Selon toujours Dominique Mégard, « communiquer, c’est donner une opinion, manipuler, c’est la faire passer pour vérité ». Il affirme que « nul besoin en effet, pour le manipulateur, d’argumenter, puisqu’il tente de faire passer une opinion pour vérité ». Il me conforte dans ma conviction qu’Ousmane Sonko manipulait avant et pendant la campagne de février 2019. De toutes les accusations qu’il a émises, aucune n’a été prouvée.

Or il suffisait par exemple sur le cas des 94 milliards, de mettre les preuves à la disposition du peuple. Ensuite, à chacun, en disposant de ces éléments, d’émettre des critiques et de se forger une opinion, qui aurait pu être politiquement et électoralement préjudiciable à Macky Sall. Mais beaucoup se sont faits une autre opinion à travers ses fuites en avant et ses déclarations pas suivies de preuves factuelles.

Pouvoir et opposition ont tous voulu convaincre par médias interposés. Or Palo Alto (chercheur en communication) a trouvé que « le récepteur est aussi important que l’émetteur et l’analyse du contexte plus importante que celle du contenu.
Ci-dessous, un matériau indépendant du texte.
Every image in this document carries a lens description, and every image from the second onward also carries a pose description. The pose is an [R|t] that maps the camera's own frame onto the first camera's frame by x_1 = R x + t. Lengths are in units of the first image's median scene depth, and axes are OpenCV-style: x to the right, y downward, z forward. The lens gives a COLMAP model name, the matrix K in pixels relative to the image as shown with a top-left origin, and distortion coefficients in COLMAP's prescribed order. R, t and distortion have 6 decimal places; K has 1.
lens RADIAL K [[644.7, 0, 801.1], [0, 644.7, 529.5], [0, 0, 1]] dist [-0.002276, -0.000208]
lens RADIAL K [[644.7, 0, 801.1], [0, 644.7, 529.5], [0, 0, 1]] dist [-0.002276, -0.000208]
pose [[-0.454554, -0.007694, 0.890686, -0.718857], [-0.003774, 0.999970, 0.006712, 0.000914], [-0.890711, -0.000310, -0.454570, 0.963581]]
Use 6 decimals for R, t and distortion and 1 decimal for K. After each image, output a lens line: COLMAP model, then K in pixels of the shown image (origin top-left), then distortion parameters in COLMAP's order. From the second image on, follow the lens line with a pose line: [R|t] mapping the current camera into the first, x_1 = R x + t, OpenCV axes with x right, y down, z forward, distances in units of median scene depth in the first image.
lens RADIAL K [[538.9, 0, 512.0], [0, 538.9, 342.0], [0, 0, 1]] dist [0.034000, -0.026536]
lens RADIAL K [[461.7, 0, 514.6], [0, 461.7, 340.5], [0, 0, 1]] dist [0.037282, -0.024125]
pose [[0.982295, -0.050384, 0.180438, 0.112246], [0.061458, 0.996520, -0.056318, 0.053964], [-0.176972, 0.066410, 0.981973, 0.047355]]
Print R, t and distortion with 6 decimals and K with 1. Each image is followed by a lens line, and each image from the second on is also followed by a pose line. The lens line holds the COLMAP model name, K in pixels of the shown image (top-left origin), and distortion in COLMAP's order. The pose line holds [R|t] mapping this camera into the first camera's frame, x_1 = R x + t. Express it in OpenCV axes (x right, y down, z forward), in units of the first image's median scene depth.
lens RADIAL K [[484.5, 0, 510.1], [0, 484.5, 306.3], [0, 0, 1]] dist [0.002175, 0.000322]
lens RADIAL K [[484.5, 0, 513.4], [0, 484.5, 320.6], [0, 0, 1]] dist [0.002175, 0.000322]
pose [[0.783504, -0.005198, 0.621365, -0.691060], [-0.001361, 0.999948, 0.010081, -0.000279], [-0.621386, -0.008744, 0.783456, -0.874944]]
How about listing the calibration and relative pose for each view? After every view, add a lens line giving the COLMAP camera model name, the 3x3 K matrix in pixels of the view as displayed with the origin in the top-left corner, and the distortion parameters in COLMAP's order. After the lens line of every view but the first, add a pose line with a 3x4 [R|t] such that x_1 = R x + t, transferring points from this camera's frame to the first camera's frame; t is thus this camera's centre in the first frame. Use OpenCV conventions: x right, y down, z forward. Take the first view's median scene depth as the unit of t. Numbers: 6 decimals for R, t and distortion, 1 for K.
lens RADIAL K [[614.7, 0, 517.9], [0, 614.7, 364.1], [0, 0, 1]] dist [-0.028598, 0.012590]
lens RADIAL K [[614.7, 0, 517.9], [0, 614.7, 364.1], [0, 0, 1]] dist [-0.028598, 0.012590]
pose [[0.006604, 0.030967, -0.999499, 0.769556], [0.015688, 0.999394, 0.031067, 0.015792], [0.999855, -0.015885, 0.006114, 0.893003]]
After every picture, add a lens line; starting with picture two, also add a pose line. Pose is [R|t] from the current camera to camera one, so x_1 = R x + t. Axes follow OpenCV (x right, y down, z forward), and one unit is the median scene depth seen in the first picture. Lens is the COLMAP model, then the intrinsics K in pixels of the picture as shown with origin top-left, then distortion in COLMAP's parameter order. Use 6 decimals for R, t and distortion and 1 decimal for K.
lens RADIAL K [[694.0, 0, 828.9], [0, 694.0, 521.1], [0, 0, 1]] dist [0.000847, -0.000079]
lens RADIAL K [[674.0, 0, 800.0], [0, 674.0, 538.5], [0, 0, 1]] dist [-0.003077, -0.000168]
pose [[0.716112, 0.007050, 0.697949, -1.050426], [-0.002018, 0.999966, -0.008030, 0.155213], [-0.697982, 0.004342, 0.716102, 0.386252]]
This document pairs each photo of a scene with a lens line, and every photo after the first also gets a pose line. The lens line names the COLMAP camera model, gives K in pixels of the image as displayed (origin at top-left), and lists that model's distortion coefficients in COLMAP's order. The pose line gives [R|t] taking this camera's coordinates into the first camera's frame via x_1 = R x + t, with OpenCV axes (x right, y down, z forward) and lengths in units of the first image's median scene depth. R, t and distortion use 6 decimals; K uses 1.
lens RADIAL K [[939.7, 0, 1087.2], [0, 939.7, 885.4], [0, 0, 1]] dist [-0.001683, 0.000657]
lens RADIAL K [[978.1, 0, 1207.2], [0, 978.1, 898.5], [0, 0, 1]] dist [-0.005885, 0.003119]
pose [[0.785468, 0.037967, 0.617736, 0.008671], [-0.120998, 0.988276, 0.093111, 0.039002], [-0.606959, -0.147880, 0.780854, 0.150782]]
Un même message ne sera pas perçu de la même manière selon l’environnement personnel, social ou culturel de chacun… ». Souteneurs et pourfendeurs d’Aliou Sall doivent le savoir.

Cette affaire révèle que les gouvernants, les dirigeants, les citoyens placés à des postes des responsabilités d’une certaine sensibilité, négligent la communication.  J’ai senti de l’improvisation, née d’une impréparation à faire face à cette crise. Ce n’est pas ce qui manque dans ce pays, des citoyens compétents, capables de relever ces défis. Il y  va de l’image de notre pays.

Dans cette affaire, le Sénégal est souillé par le pétrole et le gaz qui ne sont même pas encore exploités. Nous avons la chance d’avoir ces hydrocarbures. Faisons en sorte qu’elles nous illuminent la vie et non nous carboniser l’avenir. Dans les années 70, face à la crise pétrolière, on disait en France ceci: « en France, on n’a pas de pétrole mais on a des idées ».  Nous, nous avons le pétrole et le gaz. Il nous faut plus que des idées : LA PAIX.